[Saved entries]
+ + + + +
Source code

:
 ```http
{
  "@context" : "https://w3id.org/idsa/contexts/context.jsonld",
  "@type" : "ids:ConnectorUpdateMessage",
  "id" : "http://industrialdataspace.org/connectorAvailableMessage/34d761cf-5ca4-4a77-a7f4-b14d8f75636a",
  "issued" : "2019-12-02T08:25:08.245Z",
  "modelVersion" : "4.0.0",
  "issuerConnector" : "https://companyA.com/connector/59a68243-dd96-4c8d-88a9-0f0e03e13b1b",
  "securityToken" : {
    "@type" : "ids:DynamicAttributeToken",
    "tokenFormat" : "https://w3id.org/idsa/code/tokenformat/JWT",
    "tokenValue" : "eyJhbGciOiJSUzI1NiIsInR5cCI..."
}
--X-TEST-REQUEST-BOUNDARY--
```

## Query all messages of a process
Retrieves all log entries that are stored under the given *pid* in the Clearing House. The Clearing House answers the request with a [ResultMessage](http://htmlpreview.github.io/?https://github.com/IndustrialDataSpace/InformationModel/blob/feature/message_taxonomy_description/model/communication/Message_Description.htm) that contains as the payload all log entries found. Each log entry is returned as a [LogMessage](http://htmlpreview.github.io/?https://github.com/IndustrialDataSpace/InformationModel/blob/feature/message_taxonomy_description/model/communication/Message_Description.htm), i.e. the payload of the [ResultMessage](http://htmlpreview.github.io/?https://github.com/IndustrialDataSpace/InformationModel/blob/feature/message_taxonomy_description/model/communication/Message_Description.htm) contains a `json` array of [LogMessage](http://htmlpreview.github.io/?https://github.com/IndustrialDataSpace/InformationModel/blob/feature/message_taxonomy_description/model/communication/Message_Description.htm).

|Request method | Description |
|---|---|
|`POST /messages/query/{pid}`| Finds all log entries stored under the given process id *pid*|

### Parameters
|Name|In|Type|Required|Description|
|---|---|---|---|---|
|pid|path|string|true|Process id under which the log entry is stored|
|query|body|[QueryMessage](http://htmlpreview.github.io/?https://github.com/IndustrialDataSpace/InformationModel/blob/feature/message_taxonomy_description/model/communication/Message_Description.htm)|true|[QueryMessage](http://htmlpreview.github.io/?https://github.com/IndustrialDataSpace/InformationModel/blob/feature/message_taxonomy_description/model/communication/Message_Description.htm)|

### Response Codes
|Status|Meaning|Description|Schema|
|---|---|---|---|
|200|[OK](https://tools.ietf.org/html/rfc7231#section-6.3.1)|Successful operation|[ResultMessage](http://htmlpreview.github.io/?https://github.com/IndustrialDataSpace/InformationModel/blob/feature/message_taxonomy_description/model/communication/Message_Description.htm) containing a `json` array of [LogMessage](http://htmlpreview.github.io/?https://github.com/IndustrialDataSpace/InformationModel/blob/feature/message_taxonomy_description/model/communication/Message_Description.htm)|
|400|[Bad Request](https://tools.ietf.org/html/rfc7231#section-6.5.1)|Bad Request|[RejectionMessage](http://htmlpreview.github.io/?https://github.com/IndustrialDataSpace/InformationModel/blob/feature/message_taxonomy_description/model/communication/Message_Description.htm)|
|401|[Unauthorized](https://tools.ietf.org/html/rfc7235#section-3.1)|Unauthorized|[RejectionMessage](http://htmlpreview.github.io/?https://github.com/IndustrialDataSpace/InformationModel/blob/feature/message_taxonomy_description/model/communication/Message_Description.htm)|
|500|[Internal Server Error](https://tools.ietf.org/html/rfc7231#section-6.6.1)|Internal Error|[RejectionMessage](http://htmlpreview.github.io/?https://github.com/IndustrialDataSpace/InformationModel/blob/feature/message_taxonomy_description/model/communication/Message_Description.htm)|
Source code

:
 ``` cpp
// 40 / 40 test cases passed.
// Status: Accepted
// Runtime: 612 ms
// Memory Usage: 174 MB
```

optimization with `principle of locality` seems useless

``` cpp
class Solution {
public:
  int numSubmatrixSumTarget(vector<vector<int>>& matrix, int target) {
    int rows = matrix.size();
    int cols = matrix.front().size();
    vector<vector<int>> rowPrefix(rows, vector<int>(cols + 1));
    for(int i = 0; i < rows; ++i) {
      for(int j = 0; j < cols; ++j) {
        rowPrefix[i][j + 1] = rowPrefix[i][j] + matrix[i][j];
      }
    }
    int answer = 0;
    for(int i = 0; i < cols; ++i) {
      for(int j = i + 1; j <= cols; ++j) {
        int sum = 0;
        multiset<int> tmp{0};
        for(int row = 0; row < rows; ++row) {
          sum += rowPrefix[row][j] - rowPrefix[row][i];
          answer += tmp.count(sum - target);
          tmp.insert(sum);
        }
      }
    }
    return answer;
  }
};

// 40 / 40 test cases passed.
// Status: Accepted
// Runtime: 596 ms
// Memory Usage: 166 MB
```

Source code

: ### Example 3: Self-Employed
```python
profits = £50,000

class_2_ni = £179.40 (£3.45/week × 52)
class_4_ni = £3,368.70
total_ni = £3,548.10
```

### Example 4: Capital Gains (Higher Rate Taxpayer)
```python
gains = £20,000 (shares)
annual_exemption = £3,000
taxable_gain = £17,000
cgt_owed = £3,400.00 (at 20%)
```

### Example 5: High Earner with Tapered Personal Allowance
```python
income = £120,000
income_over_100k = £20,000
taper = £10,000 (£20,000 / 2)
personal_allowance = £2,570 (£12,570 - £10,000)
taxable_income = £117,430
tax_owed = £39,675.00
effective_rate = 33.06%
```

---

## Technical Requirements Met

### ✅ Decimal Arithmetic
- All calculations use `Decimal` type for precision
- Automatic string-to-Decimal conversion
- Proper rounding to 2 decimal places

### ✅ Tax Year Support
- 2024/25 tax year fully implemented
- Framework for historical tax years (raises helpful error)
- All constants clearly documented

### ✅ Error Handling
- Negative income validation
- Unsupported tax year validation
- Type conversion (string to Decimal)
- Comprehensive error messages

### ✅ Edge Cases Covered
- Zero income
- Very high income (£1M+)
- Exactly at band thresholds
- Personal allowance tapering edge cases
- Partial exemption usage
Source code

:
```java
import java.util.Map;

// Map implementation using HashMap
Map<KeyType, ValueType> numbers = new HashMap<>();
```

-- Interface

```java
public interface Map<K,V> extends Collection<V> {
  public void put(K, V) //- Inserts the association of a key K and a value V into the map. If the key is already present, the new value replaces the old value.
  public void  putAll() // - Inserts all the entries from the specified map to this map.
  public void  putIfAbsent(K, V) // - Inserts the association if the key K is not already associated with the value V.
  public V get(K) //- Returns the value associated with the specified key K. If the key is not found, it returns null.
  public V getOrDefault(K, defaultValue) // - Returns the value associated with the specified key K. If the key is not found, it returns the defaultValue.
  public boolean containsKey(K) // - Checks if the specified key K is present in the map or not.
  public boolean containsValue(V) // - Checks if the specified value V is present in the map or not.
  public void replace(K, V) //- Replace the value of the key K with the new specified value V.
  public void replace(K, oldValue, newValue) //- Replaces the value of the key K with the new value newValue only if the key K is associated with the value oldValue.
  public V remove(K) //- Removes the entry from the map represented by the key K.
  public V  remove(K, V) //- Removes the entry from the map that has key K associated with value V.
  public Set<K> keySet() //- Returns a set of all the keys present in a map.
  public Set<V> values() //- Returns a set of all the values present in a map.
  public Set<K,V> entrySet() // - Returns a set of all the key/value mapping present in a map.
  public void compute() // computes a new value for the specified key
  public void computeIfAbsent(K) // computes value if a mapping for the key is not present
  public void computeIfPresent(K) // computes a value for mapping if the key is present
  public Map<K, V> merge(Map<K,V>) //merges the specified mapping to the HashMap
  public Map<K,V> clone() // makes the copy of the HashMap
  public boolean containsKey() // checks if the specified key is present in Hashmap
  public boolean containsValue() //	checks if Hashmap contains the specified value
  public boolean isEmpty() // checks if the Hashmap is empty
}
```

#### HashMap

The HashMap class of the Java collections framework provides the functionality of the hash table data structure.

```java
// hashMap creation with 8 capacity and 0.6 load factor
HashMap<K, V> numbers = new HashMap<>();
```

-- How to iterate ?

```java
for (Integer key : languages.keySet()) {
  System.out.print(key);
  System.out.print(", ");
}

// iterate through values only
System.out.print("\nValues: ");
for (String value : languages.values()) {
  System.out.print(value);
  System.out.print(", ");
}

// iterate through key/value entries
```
+ + + + +
= What you will do =
Return the entries above unchanged, starting at the first line and stopping after the line with "## Query all messages of a process".

= Response for this exercise =
Source code

:
 ```http
{
  "@context" : "https://w3id.org/idsa/contexts/context.jsonld",
  "@type" : "ids:ConnectorUpdateMessage",
  "id" : "http://industrialdataspace.org/connectorAvailableMessage/34d761cf-5ca4-4a77-a7f4-b14d8f75636a",
  "issued" : "2019-12-02T08:25:08.245Z",
  "modelVersion" : "4.0.0",
  "issuerConnector" : "https://companyA.com/connector/59a68243-dd96-4c8d-88a9-0f0e03e13b1b",
  "securityToken" : {
    "@type" : "ids:DynamicAttributeToken",
    "tokenFormat" : "https://w3id.org/idsa/code/tokenformat/JWT",
    "tokenValue" : "eyJhbGciOiJSUzI1NiIsInR5cCI..."
}
--X-TEST-REQUEST-BOUNDARY--
```

## Query all messages of a process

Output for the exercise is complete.